Drum dance sequence from the 1948 Tamil film Chandralekha. , photo credit: special arrangement
Over five years in the making of the mega-budget (it cost Rs 30 lakh at the time), Chandralekha was a do-or-die endeavor for Mithun and its owner. And yet, Vasan didn’t think twice before spending lavishly on a promotional campaign ahead of the film’s release. Full-length advertisements in all of the country’s major dailies and trade magazines, and a word-of-mouth campaign by Gemini’s publicity department, created a buzz that could rival current social media campaigns. And yet, the Tamil version of the film did not open well. Had it not been for Vasan’s next idea – to release a dubbed Hindi version, it would have only been successful, but not a cult film.
Director SS Vasan.
right time
Released nationally in December 1948, the Hindi version was a huge success. It was slightly different from the Tamil original – NS Krishnan and TA Mathuram did not feature, and heroine TR Rajkumari’s songs were not in her voice, but were sung by Uma Devi, who was known in later years as comedian Tun Tun. I was known But it was the timing that really mattered. Unlike the South, the rest of India was badly affected by the partition. A riot-weary audience was quite happy to lose themselves in nearly three hours of Ruritanian fantasy. The story was nothing new – two brothers from a royal family, one good and the other evil, both interested in the same girl, lots of twists and turns, and finally a triumph of good over evil after a spectacular climax, all what Can be called world music. There have been many remakes of the same – even bahubali If you look closely at it, it’s just the story.

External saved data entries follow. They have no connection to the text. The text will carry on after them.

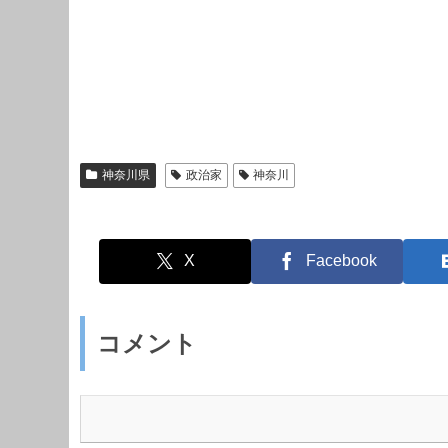
神奈川県
政治家
神奈川
X
Facebook
コメント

drum dance in film chandralekha, , Photo Credit: The Hindu Archives
Rajadhyaksha and Vilemen specialty chandralekhaThe success of its “aggressive redivision of entertainment spurred Hollywood-style orientalism” and that it set the trend “in the post-independence codification of an Indian mass entertainment ideology”. Cult films will come again and again in Indian cinema and yet the mandate of Hollywood-style orientalism and ideology of mass entertainment will never change. Buoyed by the success of his Hindi version and by then a national figure in filmmaking, Vasan released a shorter version as well. chandralekha In English, titled Chandra. Apparently, this did not go over well and as Ashokamitran wrote tongue-in-cheek years later, the English version was probably Vasan’s bigger joke on the Indian audience.

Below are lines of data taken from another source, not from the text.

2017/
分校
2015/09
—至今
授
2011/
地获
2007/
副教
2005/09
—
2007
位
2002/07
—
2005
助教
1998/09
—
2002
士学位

a scene from the movie chandralekha, , Photo Credit: The Hindu Archives
business success
Over the decades, estimates of the film’s earnings have varied widely. But Vasan himself gave details in a speech that the Ashokamitran document. This gives us an idea of the commercial side of films at that time. chandralekha It ran for four years and earned Rs 4 crore. Of this, Rs 1.5 crore as entertainment tax and Rs. 1.25 crore went to theaters and distributors. Rs 25 lakh was spent on advertisement and the same amount went towards other taxes. Of this, Rs 75 lakh was left, of which finance costs in the form of interest on borrowed money took a major chunk. The producer said, Vasan, meaning himself, had a few lakhs left. Was it worth all the alarm and excursion, they asked.
A scene from the 1948 film chandralekha, , Photo Credit: The Hindu Archives
There may be an element of exaggeration in the claim but it cannot be denied that it was not a bonanza as people claimed. But its abstractions were many – an entire ecosystem, which survived cinema, was a bad year for 1947/48 in which many stars, technicians and others migrated to Pakistan. As A.V. Meiyappan wrote, the South later came to be recognized as the center of film production R Chandralekha And he and other studio owners in Madras started making films in Hindi. This in turn promoted a pan-Indian culture. Today’s PS, RRR and Baahubali all stand on the shoulders of a kind Chandralekha. Vasan was undoubtedly the pioneer, and his film will be remembered for just that.